- [YOUR TASK]: Wherever "Figure" appears in a line of the listing, report that line.

- [DATASET EXCERPT]:
● ● ● ●

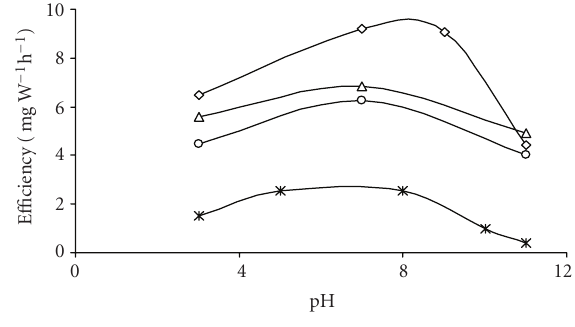
Figure 2: The dependence of PCO e ffi ciency of lignin on pH with di ff erent photocatalyst application mode: plate 0.75 mg cm − 2 (spraying) ( (cid:3) ), plate 0.7mg cm − 2 (submersion) ( Δ ), plate 0.3 mg cm − 2 (submersion) ( ◦ ), micro-spheres 25g m − 2 ( ∗ ); initial concentration of lignin 100 mg L − 1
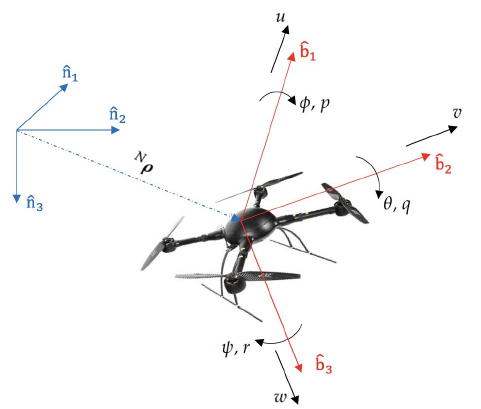
Figure 1. Definitions of the reference frames and the state variables of the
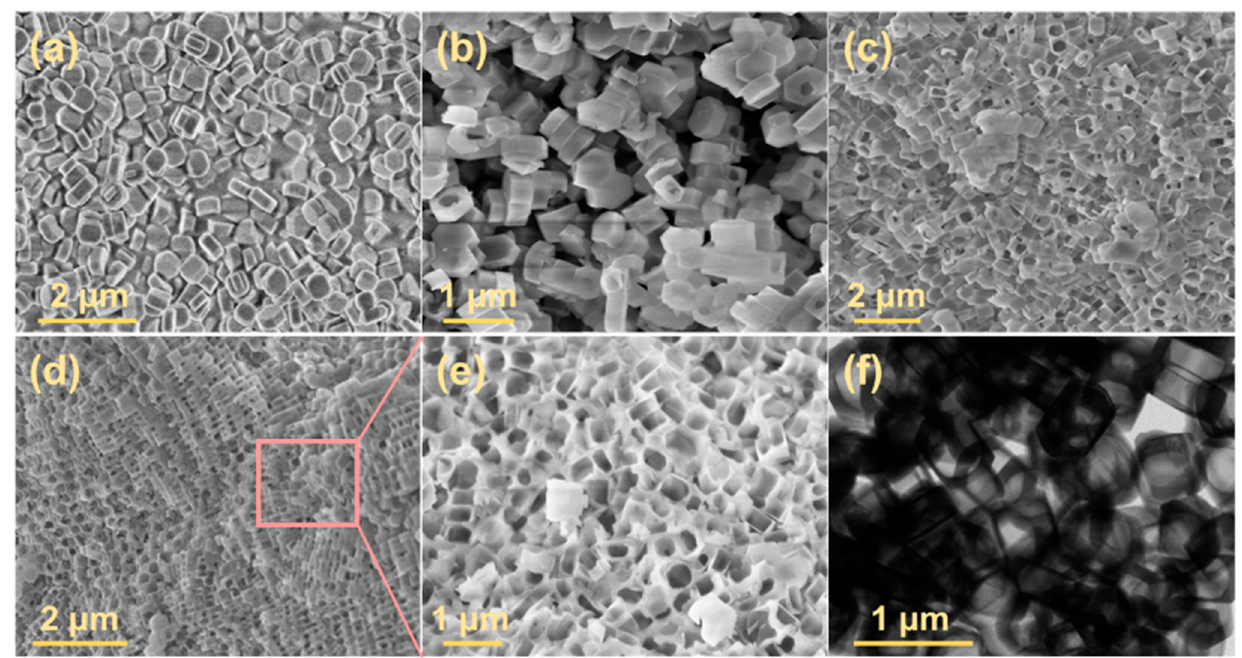
Figure 1. Scanning electron microscopy images of ( a ) S-1, ( b ) S-1 3 , ( c ) S-1 4 and ( d , e ) S-1 5 ; and ( f ) TEM image of S-1 5 .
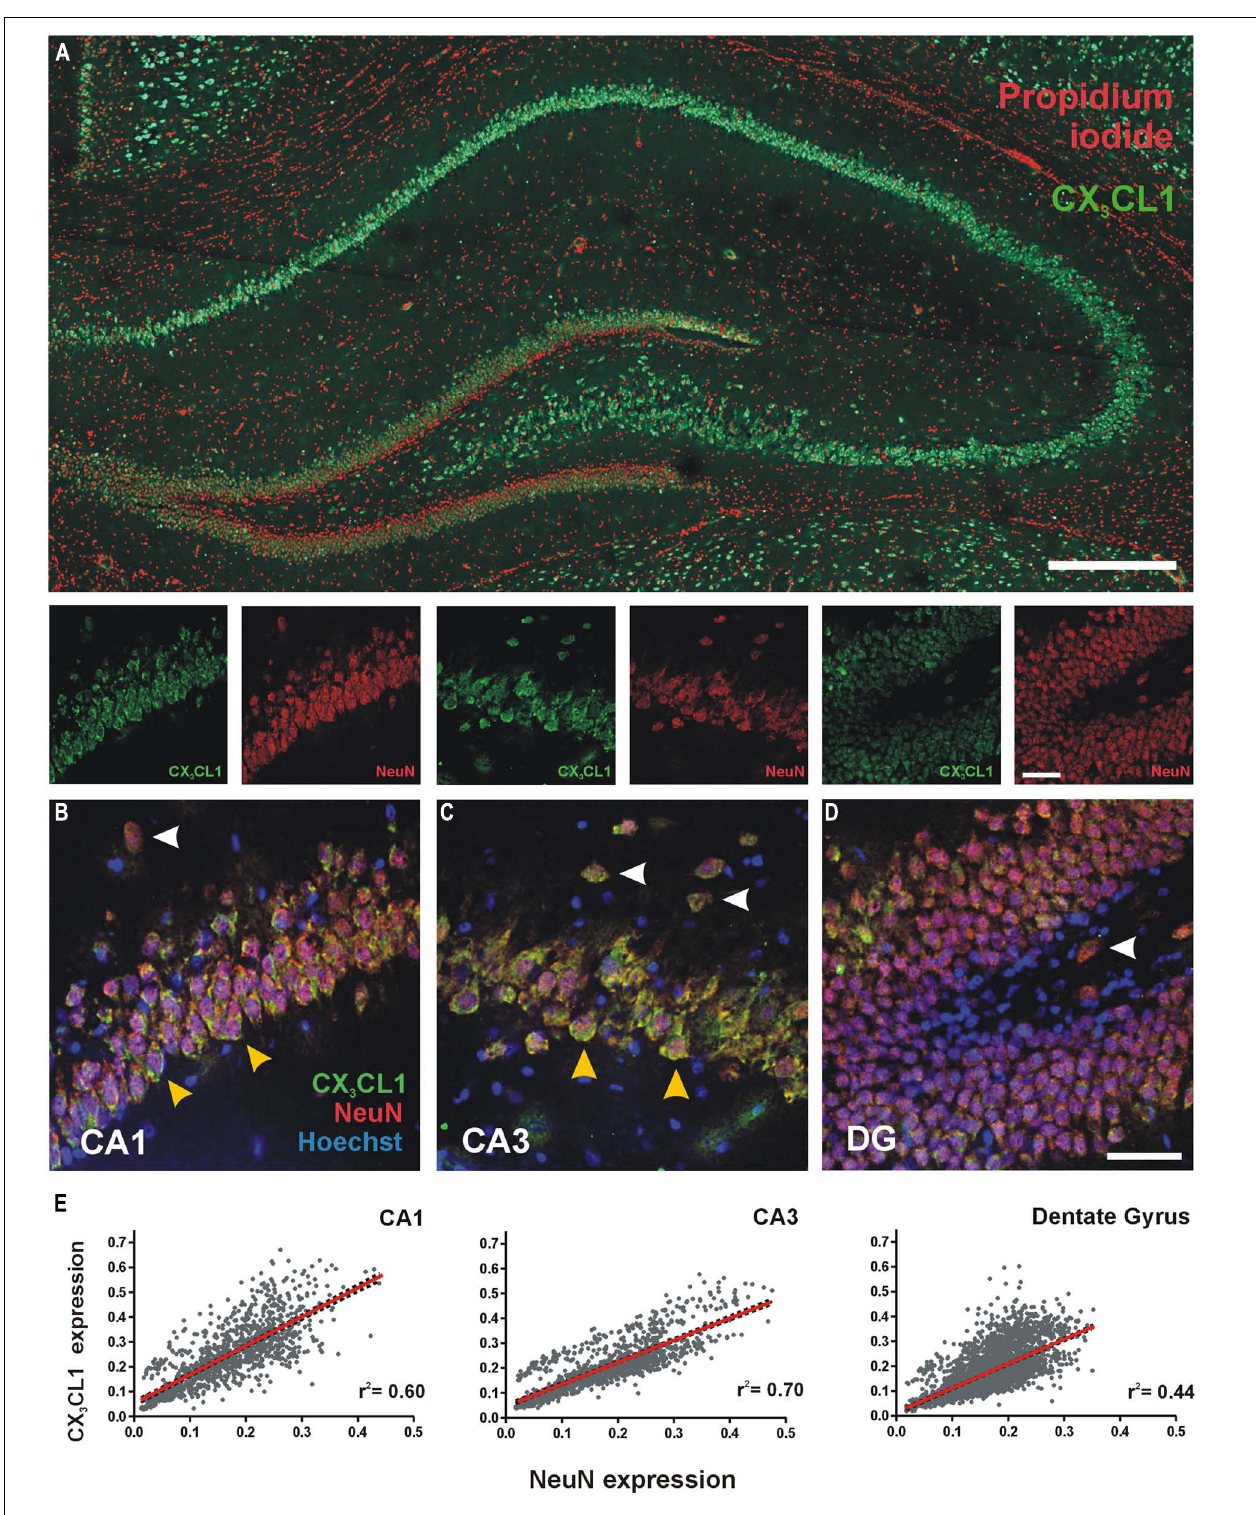
(blue) expression.White arrowheads: interneurons; yellow arrowheads: CA pyramidal neurons. (E) Relationship between CX 3 CL1 and NeuN expression. Each dot represents a single cell. Linear regression analyses (red lines) appear on each plot with corresponding r 2 values indicated. Linear regression p < 0.05 for CA1, CA3 and DG regions of the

● ● ● ●

- [WRITTEN RESPONSE]:
Figure 2: The dependence of PCO e ffi ciency of lignin on pH with di ff erent photocatalyst application mode: plate 0.75 mg cm − 2 (spraying) ( (cid:3) ), plate 0.7mg cm − 2 (submersion) ( Δ ), plate 0.3 mg cm − 2 (submersion) ( ◦ ), micro-spheres 25g m − 2 ( ∗ ); initial concentration of lignin 100 mg L − 1
Figure 1. Definitions of the reference frames and the state variables of the
Figure 1. Scanning electron microscopy images of ( a ) S-1, ( b ) S-1 3 , ( c ) S-1 4 and ( d , e ) S-1 5 ; and ( f ) TEM image of S-1 5 .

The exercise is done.